The Recovery Act, as the local law was known, would have directly affected more than $20 billion in utility debt and given the commonwealth more leverage in handling the rest of its obligations.

Instead, a settlement may be imposed by the seven-member financial oversight board due to be set up under legislation that passed the U.S. House last week. The Senate plans to take up the measure before the July 1 deadline.

Forced Restructuring

The board could ask a judge to order a forced restructuring if Puerto Rico’s government can’t reach a deal with bondholders, and it could enforce balanced budgets on the island’s authorities, and recommend sales of assets. Congress’s measure doesn’t provide Puerto Rico with additional cash.

The Supreme Court case focused on federal law that bars Puerto Rico and the District of Columbia from doing what U.S. states are entitled to do: authorize bankruptcy filings by public utilities and other municipalities. Puerto Rico sought to get around that provision in 2014 by passing a local law that offered an option similar to bankruptcy.

Writing for the Supreme Court majority, Justice Clarence Thomas said Congress didn’t authorize Puerto Rico to take that step. “Our constitutional structure does not permit this court to rewrite the statute that Congress has enacted,” Thomas wrote.

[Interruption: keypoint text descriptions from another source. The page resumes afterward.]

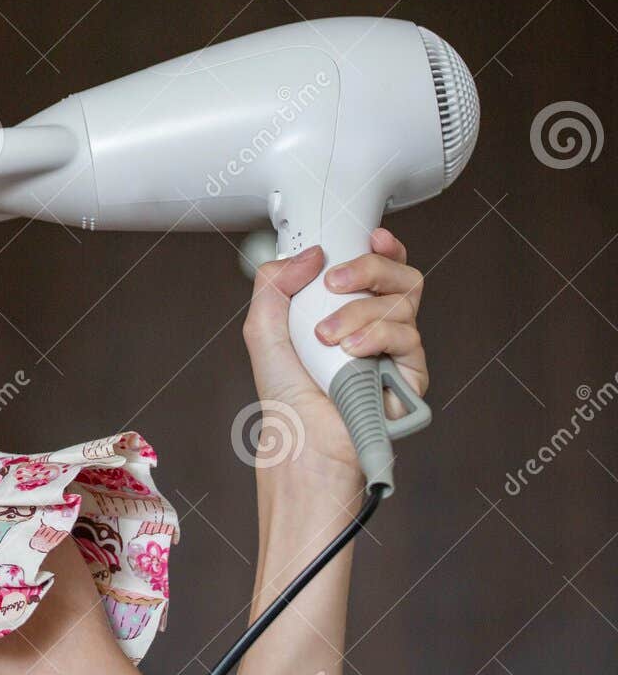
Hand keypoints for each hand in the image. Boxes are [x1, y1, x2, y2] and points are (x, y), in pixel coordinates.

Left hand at [241, 228, 428, 476]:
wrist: (301, 438)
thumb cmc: (285, 393)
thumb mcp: (263, 329)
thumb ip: (275, 282)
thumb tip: (310, 254)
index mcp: (346, 309)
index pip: (378, 268)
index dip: (383, 247)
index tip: (372, 236)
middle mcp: (376, 325)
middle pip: (400, 276)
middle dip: (369, 267)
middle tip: (335, 281)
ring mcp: (395, 348)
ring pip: (402, 302)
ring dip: (358, 311)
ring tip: (327, 336)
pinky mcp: (410, 373)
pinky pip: (407, 336)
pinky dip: (375, 336)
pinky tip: (350, 351)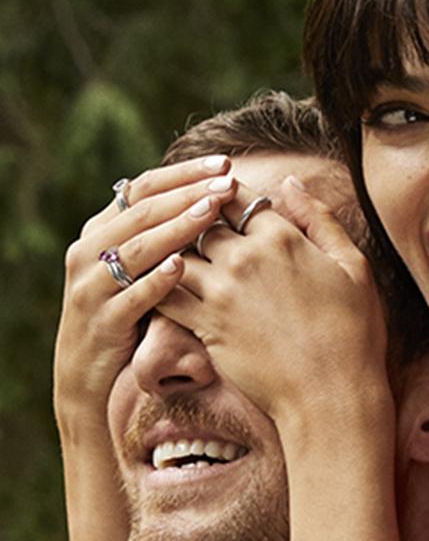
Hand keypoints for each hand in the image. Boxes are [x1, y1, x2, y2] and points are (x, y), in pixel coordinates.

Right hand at [54, 158, 238, 431]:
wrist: (88, 375)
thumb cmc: (127, 317)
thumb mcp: (139, 271)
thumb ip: (161, 239)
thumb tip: (208, 199)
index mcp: (101, 232)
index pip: (143, 188)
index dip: (184, 174)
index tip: (226, 165)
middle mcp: (90, 251)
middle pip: (142, 211)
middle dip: (188, 193)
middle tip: (228, 181)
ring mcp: (92, 286)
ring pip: (136, 247)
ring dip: (176, 227)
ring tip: (212, 212)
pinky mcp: (103, 321)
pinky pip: (132, 296)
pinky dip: (156, 280)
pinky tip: (183, 267)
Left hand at [157, 178, 392, 432]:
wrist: (333, 395)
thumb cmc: (354, 334)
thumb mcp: (354, 268)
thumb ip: (320, 220)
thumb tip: (290, 181)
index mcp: (282, 238)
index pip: (235, 197)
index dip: (222, 192)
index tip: (217, 197)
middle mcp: (246, 258)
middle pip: (199, 220)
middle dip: (191, 218)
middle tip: (182, 222)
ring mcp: (222, 292)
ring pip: (176, 253)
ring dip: (170, 251)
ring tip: (164, 253)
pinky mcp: (206, 326)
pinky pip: (166, 295)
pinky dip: (158, 287)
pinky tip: (158, 287)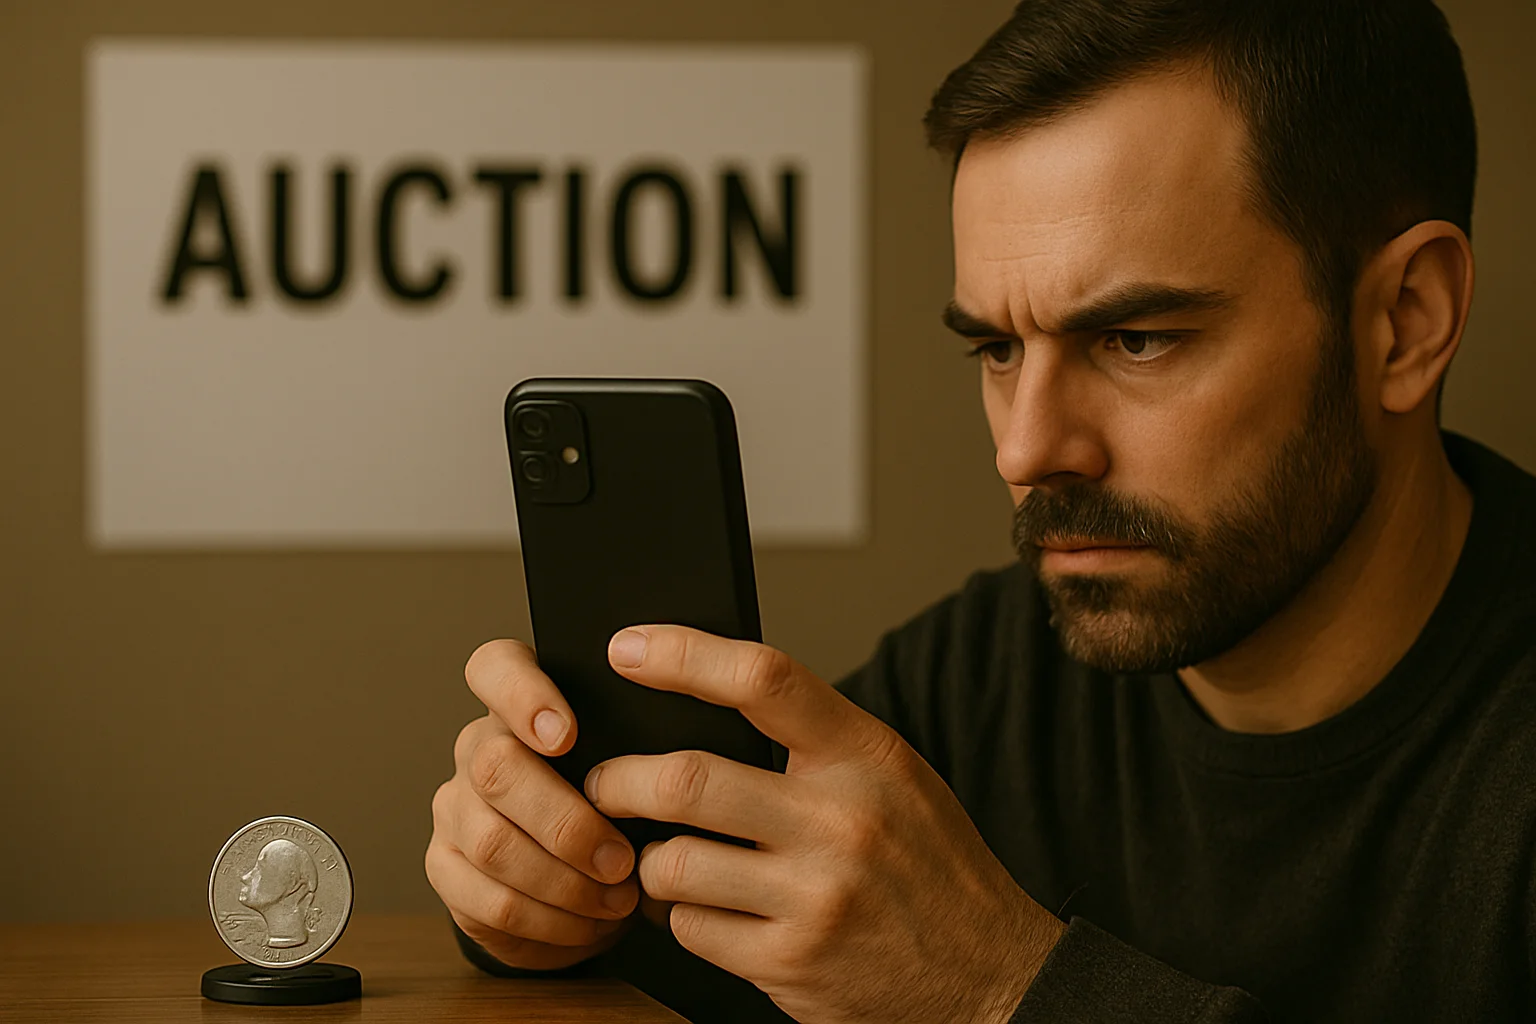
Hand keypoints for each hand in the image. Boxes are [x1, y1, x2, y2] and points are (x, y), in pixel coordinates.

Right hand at [425, 639, 641, 969]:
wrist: (583, 881)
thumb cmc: (619, 807)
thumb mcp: (634, 767)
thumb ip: (640, 749)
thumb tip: (675, 763)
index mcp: (520, 703)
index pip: (496, 667)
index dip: (523, 696)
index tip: (568, 737)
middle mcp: (478, 747)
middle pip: (496, 767)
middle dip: (566, 822)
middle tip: (621, 859)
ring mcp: (454, 807)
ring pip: (493, 843)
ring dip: (565, 882)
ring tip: (617, 899)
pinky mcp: (445, 869)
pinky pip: (491, 901)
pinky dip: (550, 921)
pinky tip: (588, 923)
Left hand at [584, 626, 1067, 1023]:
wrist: (991, 971)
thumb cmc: (930, 862)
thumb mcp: (894, 775)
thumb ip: (815, 739)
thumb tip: (704, 699)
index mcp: (866, 755)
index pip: (763, 678)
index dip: (682, 654)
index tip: (627, 648)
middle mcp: (841, 820)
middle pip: (687, 779)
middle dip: (620, 780)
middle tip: (605, 783)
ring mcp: (815, 897)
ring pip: (673, 863)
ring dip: (647, 861)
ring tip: (660, 857)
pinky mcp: (791, 964)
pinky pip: (691, 928)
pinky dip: (681, 916)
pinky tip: (705, 909)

Justices Sonia Sotomayor and Ruth Bader Ginsburg dissented. They said Puerto Rico was right to argue that Congress didn’t mean to leave the island without access to either federal or local restructuring law.

‘Have to Wait’

“The government and people of Puerto Rico should not have to wait for possible congressional action to avert the consequences of unreliable electricity, transportation, and safe water,” said Sotomayor, whose parents were born in Puerto Rico.

The Supreme Court considered the case two justices short of its usual complement of nine. Justice Antonin Scalia died in February, and Justice Samuel Alito didn’t take part because he had a financial conflict.

The cases are Puerto Rico v. Franklin California Tax-Free Trust, 15-233, and Melba Acosta-Febo v. Franklin California Tax-Free Trust, 15-255.